We’re getting closer to figuring this out.
Social anxiety disorder (SAD) can be a debilitating condition, but like many mental health disorders, researchers aren’t sure where the genetic basis of the condition lies, or how the environment plays a role in triggering the symptoms – and that makes it particularly difficult to diagnose and treat.
But new research has provided more evidence that a gene involved with the transport of serotonin – a neurotransmitter that contributes to feelings of wellbeing – could increase the risk of the disorder.
“Until now, only a few candidate genes have been known that could be linked to this.”
SAD is a condition where a person feels an immense amount of fear in certain social situations. It can impair their ability to function, sometimes causing panic attacks and isolation from others.
To get a better insight into specific genes linked to the condition, researchers analysed the genome of 321 patients with SAD against 804 healthy controls.
The team was looking for single nucleotide polymorphisms (SNPs) – singular changes, similar to typos, found in DNA base pairs, which are the basic building blocks of DNA.

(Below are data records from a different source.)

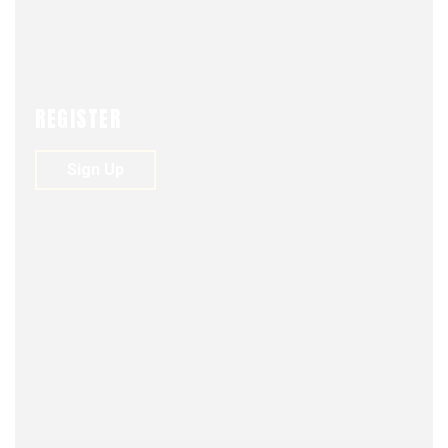
JUNE 18, 2026
0
48
0
Willy Bascuñán, Baquedano y una
oportunidad de unidad nacional.
Christian Slater E. El Líbero
REGISTER
…
Sign Up
FJDM-C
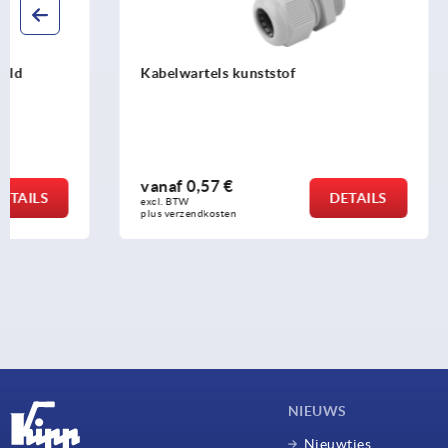
Kabelwartels kunststof
Kabelwarte
vanaf
0,57 €
vanaf
22,1
DETAILS
excl. BTW 
excl. BTW 
plus verzendkosten
plus verzendko
NIEUWS
Nieuwtjes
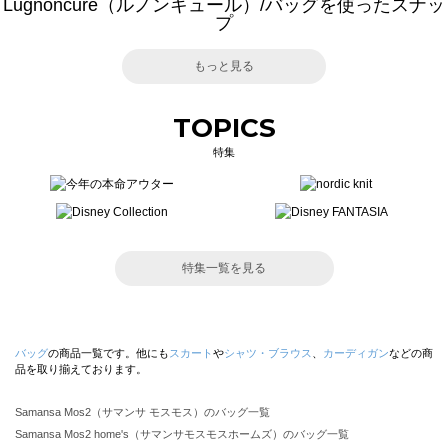
Lugnoncure（ルノンキュール）/バッグを使ったスナッ
プ
もっと見る
TOPICS
特集
特集一覧を見る
バッグ
の商品一覧です。他にも
スカート
や
シャツ・ブラウス
、
カーディガン
などの商
品を取り揃えております。
Samansa Mos2（サマンサ モスモス）のバッグ一覧
Samansa Mos2 home's（サマンサモスモスホームズ）のバッグ一覧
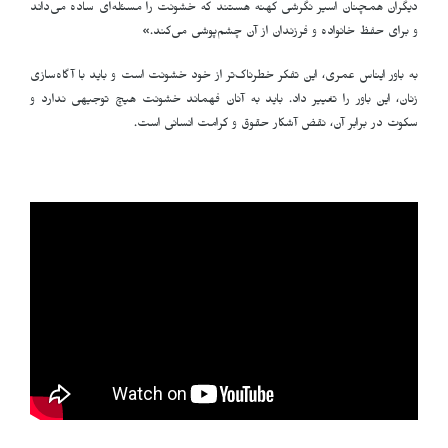
دیگران همچنان اسیر نگرشی کهنه هستند که خشونت را مسئله‌ای ساده می‌داند
و برای حفظ خانواده و فرزندان از آن چشم‌پوشی می‌کند
.
»
به باور ایناس عمری، این تفکر خطرناک‌تر از خود خشونت است و باید با آگاه‌سازی
زنان، این باور را تغییر داد. باید به آنان فهماند خشونت هیچ توجیهی ندارد و
سکوت در برابر آن، نقض آشکار حقوق و کرامت انسانی است
.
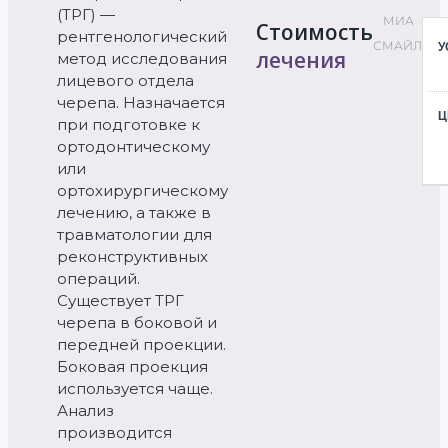
(ТРГ) —
МИА
Стоимость
рентгенологический
СМАЙЛ
лечения
метод исследования
лицевого отдела
черепа. Назначается
при подготовке к
ортодонтическому
или
ортохирургическому
лечению, а также в
травматологии для
реконструктивных
операций.
Существует ТРГ
черепа в боковой и
передней проекции.
Боковая проекция
используется чаще.
Анализ
производится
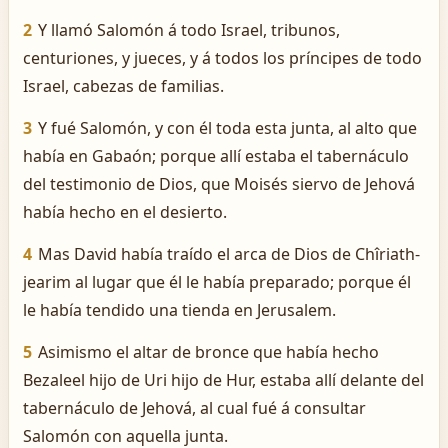
2
Y llamó Salomón á todo Israel, tribunos,
centuriones, y jueces, y á todos los príncipes de todo
Israel, cabezas de familias.
3
Y fué Salomón, y con él toda esta junta, al alto que
había en Gabaón; porque allí estaba el tabernáculo
del testimonio de Dios, que Moisés siervo de Jehová
había hecho en el desierto.
4
Mas David había traído el arca de Dios de Chîriath-
jearim al lugar que él le había preparado; porque él
le había tendido una tienda en Jerusalem.
5
Asimismo el altar de bronce que había hecho
Bezaleel hijo de Uri hijo de Hur, estaba allí delante del
tabernáculo de Jehová, al cual fué á consultar
Salomón con aquella junta.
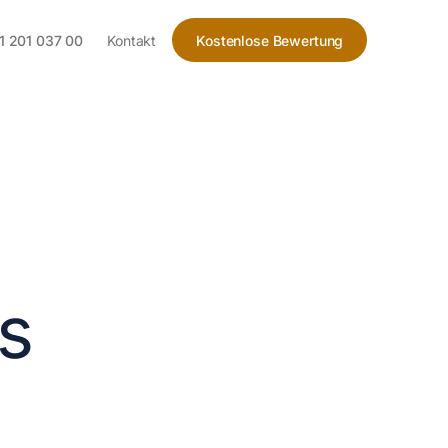
1 201 037 00
Kontakt
Kostenlose Bewertung
s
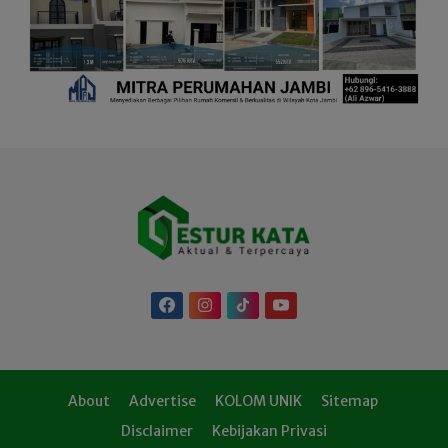
About
Advertise
KOLOM UNIK
Sitemap
Disclaimer
Kebijakan Privasi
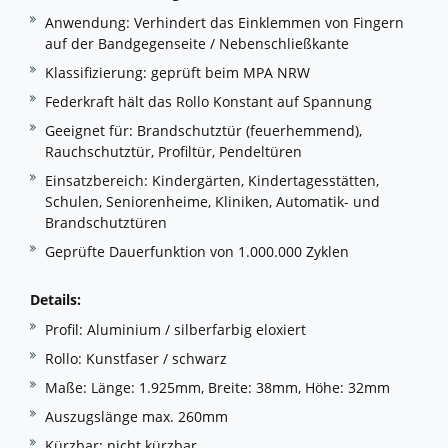
Anwendung: Verhindert das Einklemmen von Fingern
auf der Bandgegenseite / Nebenschließkante
Klassifizierung: geprüft beim MPA NRW
Federkraft hält das Rollo Konstant auf Spannung
Geeignet für: Brandschutztür (feuerhemmend),
Rauchschutztür, Profiltür, Pendeltüren
Einsatzbereich: Kindergärten, Kindertagesstätten,
Schulen, Seniorenheime, Kliniken, Automatik- und
Brandschutztüren
Geprüfte Dauerfunktion von 1.000.000 Zyklen
Details:
Profil: Aluminium / silberfarbig eloxiert
Rollo: Kunstfaser / schwarz
Maße: Länge: 1.925mm, Breite: 38mm, Höhe: 32mm
Auszugslänge max. 260mm
Kürzbar: nicht kürzbar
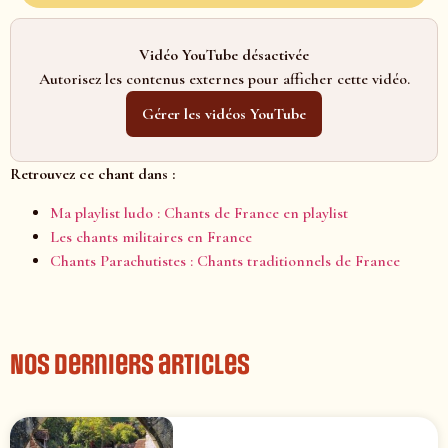
Vidéo YouTube désactivée
Autorisez les contenus externes pour afficher cette vidéo.
Gérer les vidéos YouTube
Retrouvez ce chant dans :
Ma playlist ludo : Chants de France en playlist
Les chants militaires en France
Chants Parachutistes : Chants traditionnels de France
Nos derniers articles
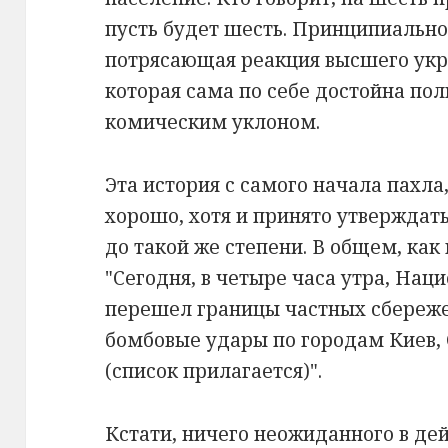
пусть будет шесть. Принципиальной
потрясающая реакция высшего укр
которая сама по себе достойна по
комическим уклоном.
Эта история с самого начала пахла,
хорошо, хотя и принято утверждать,
до такой же степени. В общем, как
"Сегодня, в четыре часа утра, На
перешел границы частных сбереже
бомбовые удары по городам Киев,
(список прилагается)".
Кстати, ничего неожиданного в де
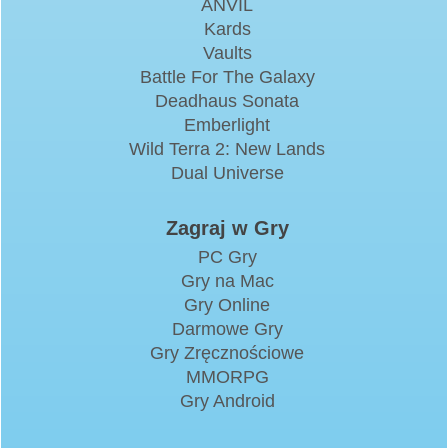
ANVIL
Kards
Vaults
Battle For The Galaxy
Deadhaus Sonata
Emberlight
Wild Terra 2: New Lands
Dual Universe
Zagraj w Gry
PC Gry
Gry na Mac
Gry Online
Darmowe Gry
Gry Zręcznościowe
MMORPG
Gry Android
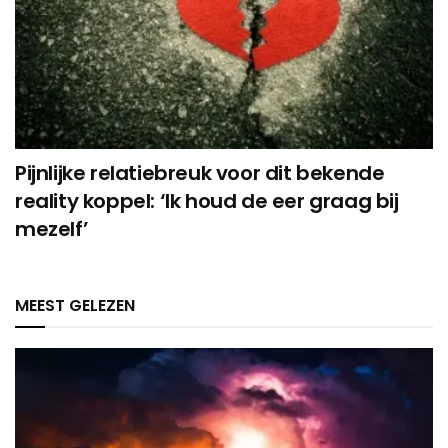
Pijnlijke relatiebreuk voor dit bekende
reality koppel: ‘Ik houd de eer graag bij
mezelf’
MEEST GELEZEN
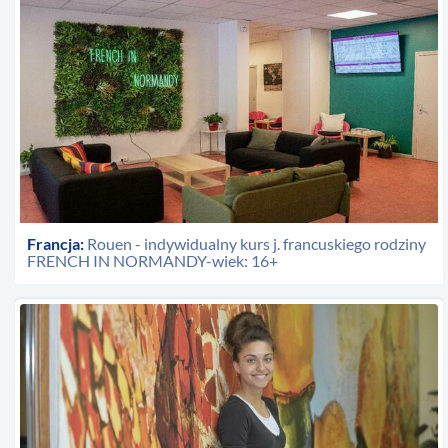
Francja:
Rouen - indywidualny kurs j. francuskiego rodziny
FRENCH IN NORMANDY-wiek: 16+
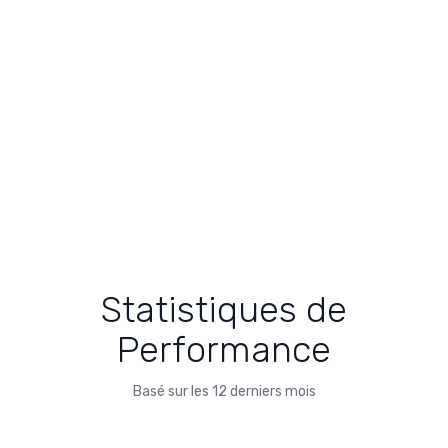
Statistiques de
Performance
Basé sur les 12 derniers mois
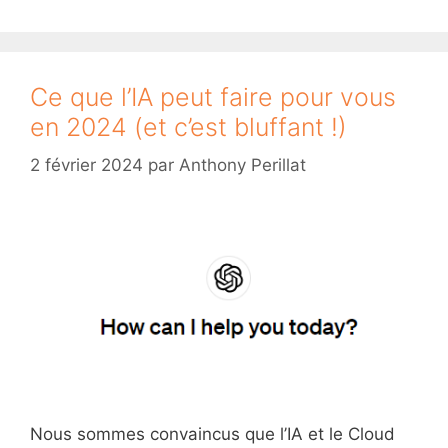
Ce que l’IA peut faire pour vous
en 2024 (et c’est bluffant !)
2 février 2024
par
Anthony Perillat
Nous sommes convaincus que l’IA et le Cloud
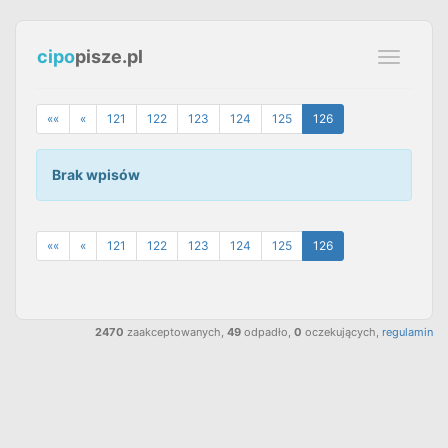
cipo
pisze.pl
Toggle
navigati
««
«
121
122
123
124
125
126
Brak wpisów
««
«
121
122
123
124
125
126
2470
zaakceptowanych,
49
odpadło,
0
oczekujących,
regulamin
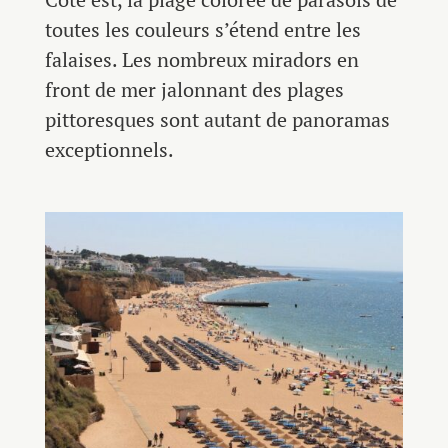
toutes les couleurs s’étend entre les
falaises. Les nombreux miradors en
front de mer jalonnant des plages
pittoresques sont autant de panoramas
exceptionnels.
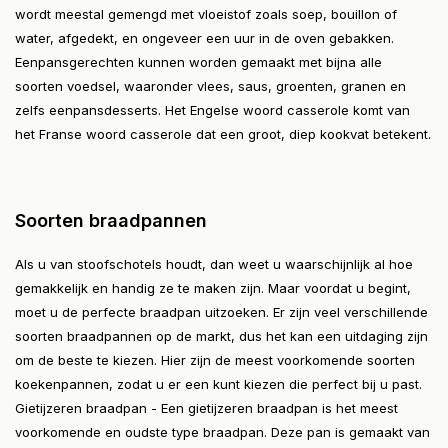
wordt meestal gemengd met vloeistof zoals soep, bouillon of
water, afgedekt, en ongeveer een uur in de oven gebakken.
Eenpansgerechten kunnen worden gemaakt met bijna alle
soorten voedsel, waaronder vlees, saus, groenten, granen en
zelfs eenpansdesserts. Het Engelse woord casserole komt van
het Franse woord casserole dat een groot, diep kookvat betekent.
Soorten braadpannen
Als u van stoofschotels houdt, dan weet u waarschijnlijk al hoe
gemakkelijk en handig ze te maken zijn. Maar voordat u begint,
moet u de perfecte braadpan uitzoeken. Er zijn veel verschillende
soorten braadpannen op de markt, dus het kan een uitdaging zijn
om de beste te kiezen. Hier zijn de meest voorkomende soorten
koekenpannen, zodat u er een kunt kiezen die perfect bij u past.
Gietijzeren braadpan - Een gietijzeren braadpan is het meest
voorkomende en oudste type braadpan. Deze pan is gemaakt van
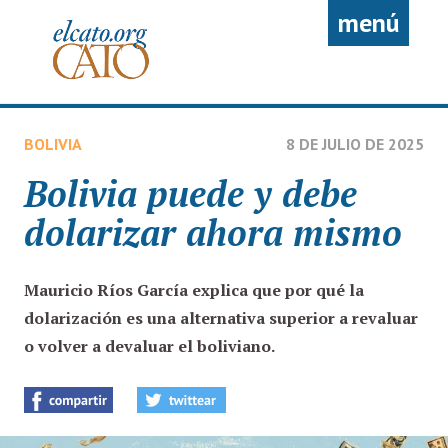
Pasar al contenido principal
menú
BOLIVIA
8 DE JULIO DE 2025
Bolivia puede y debe
dolarizar ahora mismo
Mauricio Ríos García
explica que por qué la
dolarización es una alternativa superior a revaluar
o volver a devaluar el boliviano.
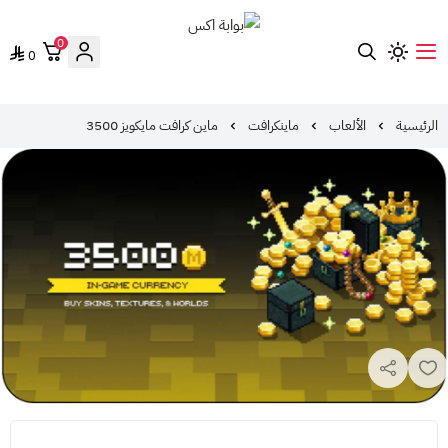
0
0
بوابة اكس
الرئيسية
الألعاب
ماينكرافت
ماين كرافت مايكويز 3500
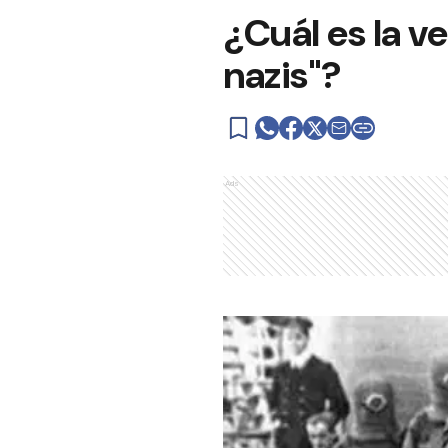
¿Cuál es la v
nazis"?
Ads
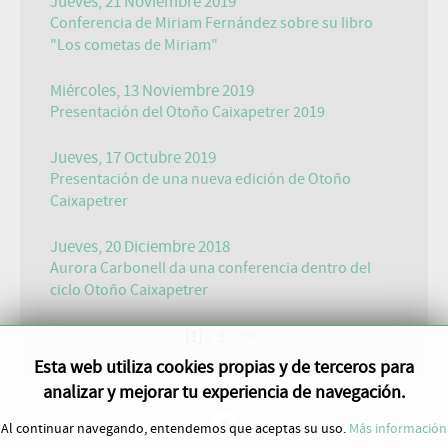
Jueves, 21 Noviembre 2019
Conferencia de Miriam Fernández sobre su libro
"Los cometas de Miriam"
Miércoles, 13 Noviembre 2019
Presentación del Otoño Caixapetrer 2019
Jueves, 17 Octubre 2019
Presentación de una nueva edición de Otoño
Caixapetrer
Jueves, 20 Diciembre 2018
Aurora Carbonell da una conferencia dentro del
ciclo Otoño Caixapetrer
[
1
]
2
3
>
>>
Esta web utiliza cookies propias y de terceros para
analizar y mejorar tu experiencia de navegación.
Al continuar navegando, entendemos que aceptas su uso.
Más información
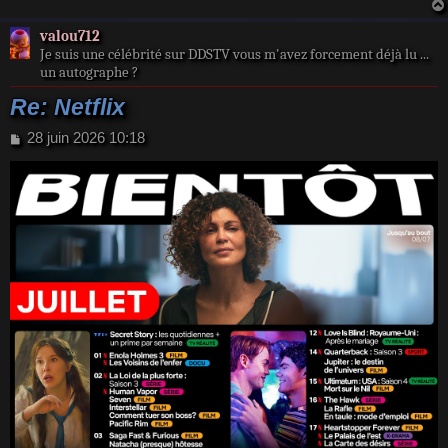
valou712
Je suis une célébrité sur DDSTV vous m'avez forcement déjà lu ...
un autographe ?
Re: Netflix
M
28 juin 2026 10:18
e
s
s
a
g
e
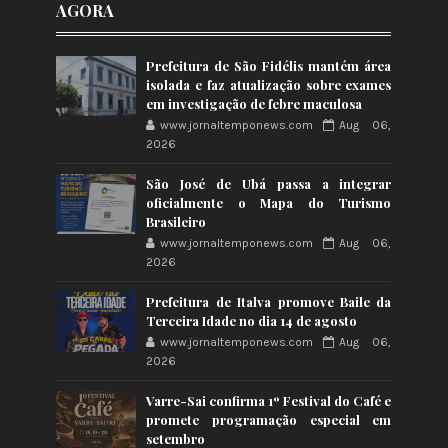
AGORA
Prefeitura de São Fidélis mantém área
isolada e faz atualização sobre exames
em investigação de febre maculosa
www.jornaltemponews.com
Aug 06,
2026
São José de Ubá passa a integrar
oficialmente o Mapa do Turismo
Brasileiro
www.jornaltemponews.com
Aug 06,
2026
Prefeitura de Italva promove Baile da
Terceira Idade no dia 14 de agosto
www.jornaltemponews.com
Aug 06,
2026
Varre-Sai confirma 1º Festival do Café e
promete programação especial em
setembro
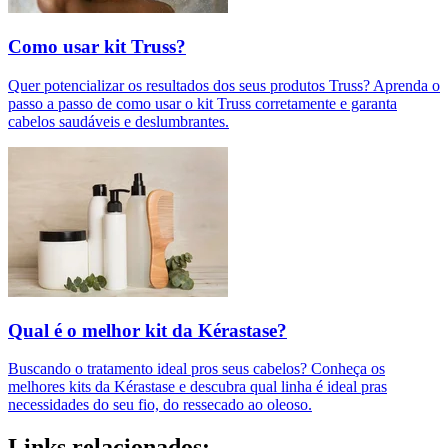
Como usar kit Truss?
Quer potencializar os resultados dos seus produtos Truss? Aprenda o
passo a passo de como usar o kit Truss corretamente e garanta
cabelos saudáveis e deslumbrantes.
Qual é o melhor kit da Kérastase?
Buscando o tratamento ideal pros seus cabelos? Conheça os
melhores kits da Kérastase e descubra qual linha é ideal pras
necessidades do seu fio, do ressecado ao oleoso.
Links relacionados:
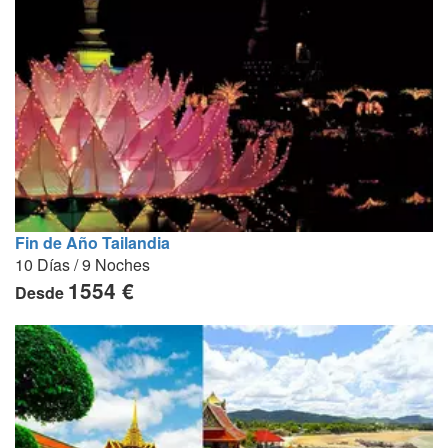
Fin de Año Tailandia
10 Días / 9 Noches
1554 €
Desde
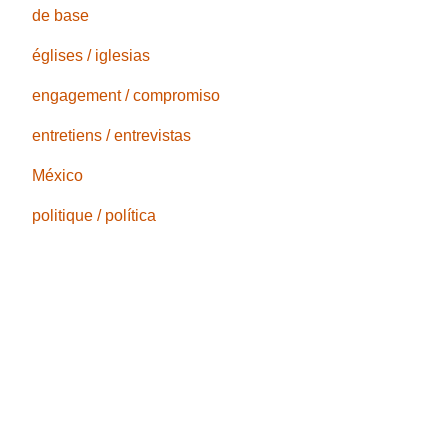
de base
églises / iglesias
engagement / compromiso
entretiens / entrevistas
México
politique / política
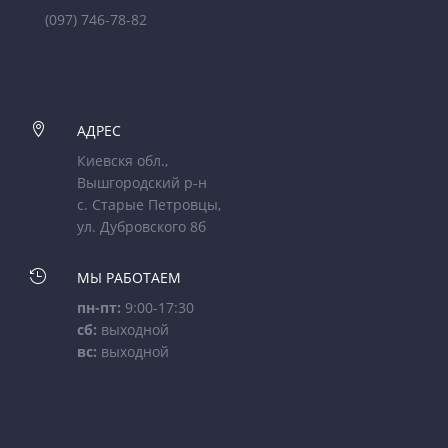
(097) 746-78-82

АДРЕС
Киевскя обл.,
Вышгородский р-н
с. Старые Петровцы,
ул. Дубровского 8б

МЫ РАБОТАЕМ
пн-пт:
9:00-17:30
сб:
выходной
вс:
выходной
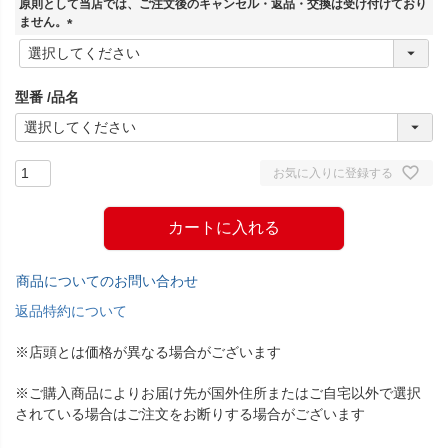
原則として当店では、ご注文後のキャンセル・返品・交換は受け付けており
)
ません。
(
必
須
型番
品名
)
お気に入りに登録する
カートに入れる
商品についてのお問い合わせ
返品特約について
※店頭とは価格が異なる場合がございます
※ご購入商品によりお届け先が国外住所またはご自宅以外で選択
されている場合はご注文をお断りする場合がございます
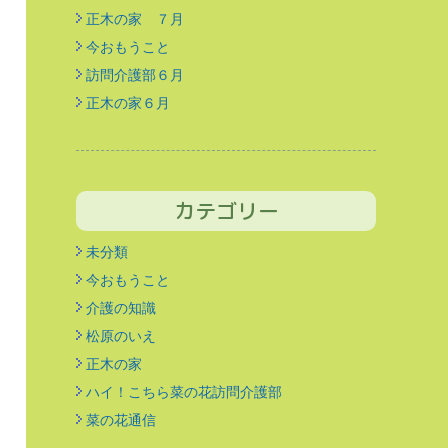
正木の家 ７月
今おもうこと
訪問介護部６月
正木の家６月
カテゴリー
未分類
今おもうこと
介護の知識
松原のいえ
正木の家
ハイ！こちら菜の花訪問介護部
菜の花通信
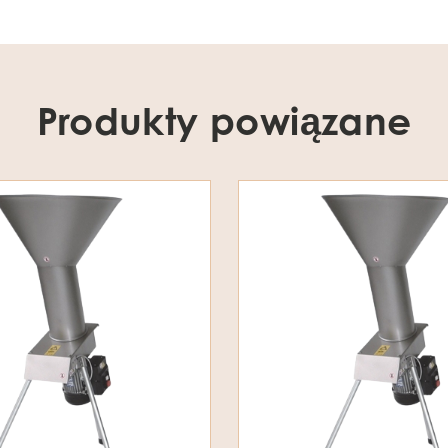
Produkty powiązane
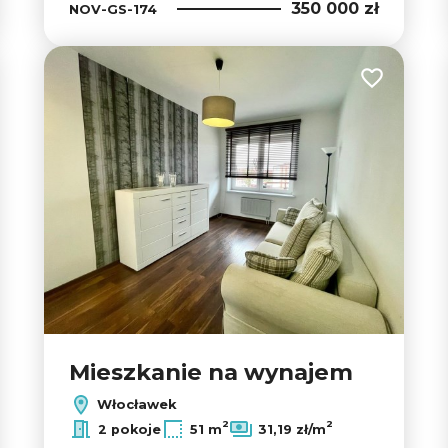
350 000 zł
NOV-GS-174
 do ulubionych
Dodaj do u
Mieszkanie na wynajem
Włocławek
2
2
2 pokoje
51 m
31,19 zł/m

The researchers found that an SNP of a gene called SLC6A4, which is a serotonin transport gene, was correlated with SAD patients.
“This is the largest association study so far into social phobia,” says one of the researchers, Johannes Schumacher.
“The result substantiates indications from previous studies that serotonin plays an important role in social phobia,” says team leader, Rupert Conrad from the Clinic and Policlinic for Psychosomatic Medicine and Psychotherapy.
The researchers are hoping that by continuing this research, they can figure out ways to diagnose patients earlier, and provide better support for SAD patients.
They’re also looking for people with SAD for further genetic research.
“In order to achieve this goal, we need many more study participants who suffer from social anxiety,” says one of the team, Stefanie Rambau from the University Hospital Bonn.
“Those who take part will help to research social phobia. This is the basis of better diagnosis and treatment procedures in the future.”